**TASK:** Restate each record word for word, from the first to the last.

(Beginning of TASK MATERIAL)

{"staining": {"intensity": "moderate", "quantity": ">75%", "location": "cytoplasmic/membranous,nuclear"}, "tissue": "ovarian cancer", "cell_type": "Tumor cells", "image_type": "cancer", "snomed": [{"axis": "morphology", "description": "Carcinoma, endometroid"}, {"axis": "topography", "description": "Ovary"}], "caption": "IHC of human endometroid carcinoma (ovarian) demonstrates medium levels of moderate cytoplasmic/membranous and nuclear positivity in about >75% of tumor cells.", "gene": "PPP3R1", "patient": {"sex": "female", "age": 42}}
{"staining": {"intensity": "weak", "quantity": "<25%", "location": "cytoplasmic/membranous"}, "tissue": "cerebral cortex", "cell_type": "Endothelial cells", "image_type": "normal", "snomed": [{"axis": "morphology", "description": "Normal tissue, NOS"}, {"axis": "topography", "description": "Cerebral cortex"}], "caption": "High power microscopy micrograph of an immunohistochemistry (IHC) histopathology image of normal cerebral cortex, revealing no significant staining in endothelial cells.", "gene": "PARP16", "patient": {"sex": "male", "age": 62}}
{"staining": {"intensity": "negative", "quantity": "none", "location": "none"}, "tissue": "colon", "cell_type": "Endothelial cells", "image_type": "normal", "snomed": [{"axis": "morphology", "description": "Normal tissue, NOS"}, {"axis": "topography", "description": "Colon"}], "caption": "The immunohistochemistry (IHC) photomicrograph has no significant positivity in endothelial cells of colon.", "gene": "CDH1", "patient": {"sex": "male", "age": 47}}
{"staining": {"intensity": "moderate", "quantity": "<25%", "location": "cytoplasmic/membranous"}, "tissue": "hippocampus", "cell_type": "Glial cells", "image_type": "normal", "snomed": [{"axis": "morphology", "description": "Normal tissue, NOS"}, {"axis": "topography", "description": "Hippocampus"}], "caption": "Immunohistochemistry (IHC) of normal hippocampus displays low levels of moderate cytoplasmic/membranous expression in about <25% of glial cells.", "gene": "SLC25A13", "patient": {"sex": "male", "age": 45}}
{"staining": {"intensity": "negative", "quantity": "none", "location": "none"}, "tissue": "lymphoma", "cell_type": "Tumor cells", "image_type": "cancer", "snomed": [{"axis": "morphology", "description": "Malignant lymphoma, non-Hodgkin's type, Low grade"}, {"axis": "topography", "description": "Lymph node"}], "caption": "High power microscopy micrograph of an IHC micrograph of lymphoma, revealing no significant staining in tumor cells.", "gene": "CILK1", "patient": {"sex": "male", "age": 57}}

(End of TASK MATERIAL)

**THE COMPLETED TASK:**
{"staining": {"intensity": "moderate", "quantity": ">75%", "location": "cytoplasmic/membranous,nuclear"}, "tissue": "ovarian cancer", "cell_type": "Tumor cells", "image_type": "cancer", "snomed": [{"axis": "morphology", "description": "Carcinoma, endometroid"}, {"axis": "topography", "description": "Ovary"}], "caption": "IHC of human endometroid carcinoma (ovarian) demonstrates medium levels of moderate cytoplasmic/membranous and nuclear positivity in about >75% of tumor cells.", "gene": "PPP3R1", "patient": {"sex": "female", "age": 42}}
{"staining": {"intensity": "weak", "quantity": "<25%", "location": "cytoplasmic/membranous"}, "tissue": "cerebral cortex", "cell_type": "Endothelial cells", "image_type": "normal", "snomed": [{"axis": "morphology", "description": "Normal tissue, NOS"}, {"axis": "topography", "description": "Cerebral cortex"}], "caption": "High power microscopy micrograph of an immunohistochemistry (IHC) histopathology image of normal cerebral cortex, revealing no significant staining in endothelial cells.", "gene": "PARP16", "patient": {"sex": "male", "age": 62}}
{"staining": {"intensity": "negative", "quantity": "none", "location": "none"}, "tissue": "colon", "cell_type": "Endothelial cells", "image_type": "normal", "snomed": [{"axis": "morphology", "description": "Normal tissue, NOS"}, {"axis": "topography", "description": "Colon"}], "caption": "The immunohistochemistry (IHC) photomicrograph has no significant positivity in endothelial cells of colon.", "gene": "CDH1", "patient": {"sex": "male", "age": 47}}
{"staining": {"intensity": "moderate", "quantity": "<25%", "location": "cytoplasmic/membranous"}, "tissue": "hippocampus", "cell_type": "Glial cells", "image_type": "normal", "snomed": [{"axis": "morphology", "description": "Normal tissue, NOS"}, {"axis": "topography", "description": "Hippocampus"}], "caption": "Immunohistochemistry (IHC) of normal hippocampus displays low levels of moderate cytoplasmic/membranous expression in about <25% of glial cells.", "gene": "SLC25A13", "patient": {"sex": "male", "age": 45}}
{"staining": {"intensity": "negative", "quantity": "none", "location": "none"}, "tissue": "lymphoma", "cell_type": "Tumor cells", "image_type": "cancer", "snomed": [{"axis": "morphology", "description": "Malignant lymphoma, non-Hodgkin's type, Low grade"}, {"axis": "topography", "description": "Lymph node"}], "caption": "High power microscopy micrograph of an IHC micrograph of lymphoma, revealing no significant staining in tumor cells.", "gene": "CILK1", "patient": {"sex": "male", "age": 57}}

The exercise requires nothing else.